== Data records ==
______________________________

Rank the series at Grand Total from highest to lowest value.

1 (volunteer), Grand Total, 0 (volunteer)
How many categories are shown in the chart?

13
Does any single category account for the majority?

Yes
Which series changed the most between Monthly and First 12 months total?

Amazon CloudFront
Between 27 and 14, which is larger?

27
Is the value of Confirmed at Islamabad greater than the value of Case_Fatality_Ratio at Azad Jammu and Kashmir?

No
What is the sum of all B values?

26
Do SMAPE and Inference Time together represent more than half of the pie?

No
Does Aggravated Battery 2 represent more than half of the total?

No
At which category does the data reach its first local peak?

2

______________________________

== Task directions ==
Rewrite the rows from the first line up to and including the line with "What is the sum of all B values?", changing "series" to "lines" and keeping everything else the same.

== Exercise response ==
Rank the lines at Grand Total from highest to lowest value.

1 (volunteer), Grand Total, 0 (volunteer)
How many categories are shown in the chart?

13
Does any single category account for the majority?

Yes
Which lines changed the most between Monthly and First 12 months total?

Amazon CloudFront
Between 27 and 14, which is larger?

27
Is the value of Confirmed at Islamabad greater than the value of Case_Fatality_Ratio at Azad Jammu and Kashmir?

No
What is the sum of all B values?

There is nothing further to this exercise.